Géorgie : RSF demande le réexamen du verdict condamnant le directeur d’une chaîne de télévision d’opposition à une peine de prison

Le directeur de la chaîne d'opposition Mtavari Arkhi TV a été condamné à trois ans et demi de prison pour “abus de pouvoir”. Reporters sans frontières (RSF) s’inquiète des menaces croissantes à l’encontre des médias géorgiens indépendants et d’opposition et demande le réexamen de ce verdict sans précédent en Géorgie, vraisemblablement politiquement motivé. 

 

C’est la première fois qu’un dirigeant d’un média proche de l’opposition est condamné à une peine de prison en Géorgie. Jugé coupable d’avoir causé des dommages matériels à la chaîne Rustavi 2 TV qu'il a dirigé pendant huit ans, Nika Gvaramia, a écopé de trois ans et demi d’emprisonnement le 16 mai à Tbilissi, la capitale. Aujourd’hui directeur de la chaîne d’opposition Mtavari Arkhi TV qu’il a fondée en 2019, il nie les accusations d’utilisation de fonds destinés à Rustavi 2 TV à des fins personnelles et envisage de faire appel de la décision. 

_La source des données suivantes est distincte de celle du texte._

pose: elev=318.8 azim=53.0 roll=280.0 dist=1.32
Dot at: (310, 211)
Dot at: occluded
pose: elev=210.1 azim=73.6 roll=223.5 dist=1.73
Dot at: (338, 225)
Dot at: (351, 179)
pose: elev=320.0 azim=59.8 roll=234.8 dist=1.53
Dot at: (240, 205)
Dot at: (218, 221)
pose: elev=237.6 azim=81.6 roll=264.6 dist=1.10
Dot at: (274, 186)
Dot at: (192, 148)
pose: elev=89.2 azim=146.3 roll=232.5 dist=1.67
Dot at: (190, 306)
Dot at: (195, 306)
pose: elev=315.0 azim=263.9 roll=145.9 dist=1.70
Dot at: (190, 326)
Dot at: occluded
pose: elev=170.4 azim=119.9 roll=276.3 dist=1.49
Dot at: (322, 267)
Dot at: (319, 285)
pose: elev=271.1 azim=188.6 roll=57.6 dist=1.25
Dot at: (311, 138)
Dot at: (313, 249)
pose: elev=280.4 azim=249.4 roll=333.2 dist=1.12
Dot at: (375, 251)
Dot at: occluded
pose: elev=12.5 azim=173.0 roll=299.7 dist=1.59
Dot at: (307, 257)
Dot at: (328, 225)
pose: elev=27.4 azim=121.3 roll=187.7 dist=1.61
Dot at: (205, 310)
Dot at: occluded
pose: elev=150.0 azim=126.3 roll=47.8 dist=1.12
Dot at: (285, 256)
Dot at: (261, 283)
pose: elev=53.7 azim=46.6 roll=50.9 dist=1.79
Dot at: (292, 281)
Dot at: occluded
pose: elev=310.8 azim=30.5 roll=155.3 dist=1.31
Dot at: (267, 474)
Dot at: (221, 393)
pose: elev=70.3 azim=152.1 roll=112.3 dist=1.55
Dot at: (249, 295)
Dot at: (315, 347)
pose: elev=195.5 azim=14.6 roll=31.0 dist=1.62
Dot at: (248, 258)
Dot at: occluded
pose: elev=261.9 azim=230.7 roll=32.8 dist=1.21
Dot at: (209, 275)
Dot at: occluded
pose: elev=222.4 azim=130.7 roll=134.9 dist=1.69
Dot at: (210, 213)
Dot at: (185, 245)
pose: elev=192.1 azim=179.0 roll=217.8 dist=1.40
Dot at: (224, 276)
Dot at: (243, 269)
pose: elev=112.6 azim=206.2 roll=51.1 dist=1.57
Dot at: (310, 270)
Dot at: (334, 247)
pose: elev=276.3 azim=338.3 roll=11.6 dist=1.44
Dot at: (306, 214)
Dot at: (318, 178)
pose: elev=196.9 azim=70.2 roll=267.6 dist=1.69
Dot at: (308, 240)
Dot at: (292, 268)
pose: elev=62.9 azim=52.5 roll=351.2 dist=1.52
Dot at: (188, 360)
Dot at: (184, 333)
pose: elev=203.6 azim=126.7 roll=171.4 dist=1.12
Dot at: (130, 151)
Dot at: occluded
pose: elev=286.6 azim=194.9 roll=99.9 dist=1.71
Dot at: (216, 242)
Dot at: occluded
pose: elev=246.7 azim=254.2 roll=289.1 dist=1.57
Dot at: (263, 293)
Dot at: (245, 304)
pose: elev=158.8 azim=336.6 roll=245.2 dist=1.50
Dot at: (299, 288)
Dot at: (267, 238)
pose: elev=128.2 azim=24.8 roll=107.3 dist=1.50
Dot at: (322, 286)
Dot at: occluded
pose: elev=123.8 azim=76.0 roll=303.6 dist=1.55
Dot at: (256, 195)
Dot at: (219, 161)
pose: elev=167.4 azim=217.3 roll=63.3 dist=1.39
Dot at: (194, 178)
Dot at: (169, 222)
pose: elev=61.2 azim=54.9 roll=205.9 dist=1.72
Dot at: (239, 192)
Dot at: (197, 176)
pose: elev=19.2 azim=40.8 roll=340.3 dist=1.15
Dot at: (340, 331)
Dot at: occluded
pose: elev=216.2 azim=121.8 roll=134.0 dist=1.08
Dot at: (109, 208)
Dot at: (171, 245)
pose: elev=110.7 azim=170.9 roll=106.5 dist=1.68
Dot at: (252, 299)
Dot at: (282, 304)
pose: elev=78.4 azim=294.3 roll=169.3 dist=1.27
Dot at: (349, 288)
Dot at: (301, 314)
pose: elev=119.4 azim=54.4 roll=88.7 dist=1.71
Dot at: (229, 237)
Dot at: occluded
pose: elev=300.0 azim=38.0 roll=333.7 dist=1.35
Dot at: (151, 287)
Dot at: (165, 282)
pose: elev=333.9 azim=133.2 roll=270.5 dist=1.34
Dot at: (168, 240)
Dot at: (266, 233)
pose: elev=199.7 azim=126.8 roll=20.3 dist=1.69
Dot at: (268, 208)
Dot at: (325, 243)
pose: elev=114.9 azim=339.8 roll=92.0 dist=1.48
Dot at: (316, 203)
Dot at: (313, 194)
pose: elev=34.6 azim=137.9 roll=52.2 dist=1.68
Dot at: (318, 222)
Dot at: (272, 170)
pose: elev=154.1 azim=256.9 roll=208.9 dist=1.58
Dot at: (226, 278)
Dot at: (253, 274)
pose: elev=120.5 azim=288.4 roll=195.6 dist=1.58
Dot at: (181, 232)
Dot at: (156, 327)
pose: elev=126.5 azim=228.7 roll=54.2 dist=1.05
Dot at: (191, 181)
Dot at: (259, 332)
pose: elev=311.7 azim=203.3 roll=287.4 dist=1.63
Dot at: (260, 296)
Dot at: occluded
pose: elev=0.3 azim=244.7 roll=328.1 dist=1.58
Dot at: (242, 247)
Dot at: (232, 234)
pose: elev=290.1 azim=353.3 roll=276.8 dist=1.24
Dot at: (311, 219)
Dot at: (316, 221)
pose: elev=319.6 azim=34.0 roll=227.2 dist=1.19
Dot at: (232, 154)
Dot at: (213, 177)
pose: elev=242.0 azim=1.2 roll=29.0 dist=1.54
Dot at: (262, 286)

“La sévérité du verdict, sur un fondement douteux, suggère une affaire politiquement motivée, visant à affaiblir un média d'opposition, affirme Jeanne Cavelier, responsable du bureau Europe de l’Est et Asie centrale de RSF. Ces dernières années, les autorités géorgiennes ont non seulement démontré une certaine passivité face aux attaques contre la liberté de la presse, mais aussi une volonté d’entraver le travail de journalistes d’opposition. Nous appelons le tribunal à réexaminer immédiatement l’affaire contre Nika Gvaramia en toute indépendance et nous demandons aux autorités de respecter leurs engagements internationaux de garantir un environnement sûr pour tous les médias en Géorgie.”

Selon l'enquête, Nika Gvamaria, directeur de la chaîne Rustavi 2 à l'époque, a conclu un accord avec le constructeur automobile Porsche en 2015 pour acquérir une voiture de luxe en échange d'une campagne publicitaire pour la marque. Cela aurait entraîné des pertes financières pour la chaîne. Or, même si ces faits étaient avérés, sa responsabilité pénale n’aurait pas dû être engagée, selon le défenseur public de Géorgie, élu par le Parlement. Celui-ci a conclu, après analyse de l’affaire, que les motifs de poursuites avancés dans l’enquête étaient insuffisants. 

Média critique du pouvoir à la plus forte audience en Géorgie, Mtavari Arkhi TV continue d’émettre malgré les difficultés et les pressions. Nika Gvaramia, qui est également l’avocat de l’ancien président géorgien Mikheil Saakachvili aujourd'hui emprisonné, sera remplacé par son adjoint, le journaliste Giorgi Gabounia et par le juriste Dimitri Sadzaglichvili, qui se partageront les fonctions de directeur général. La chaîne est régulièrement la cible d’attaques de la part des autorités. Ainsi, en novembre 2021, Mtavari Arkhi TV a été condamnée à une amende de 111 303 Lari (36 469 euros) pour avoir diffusé des vidéos de soutien à Mikheil Saakashvili, un opposant au parti au pouvoir Rêve Géorgien. Les représentants de ce parti, comme la vice-première ministre et ministre de la Culture Tea Tsouloukiani ou le maire de Tbilissi Kakha Kaladze, n’ont pas hésité à s’en prendre, l’an dernier, à des journalistes de la chaîne, alors qu’ils étaient en reportage.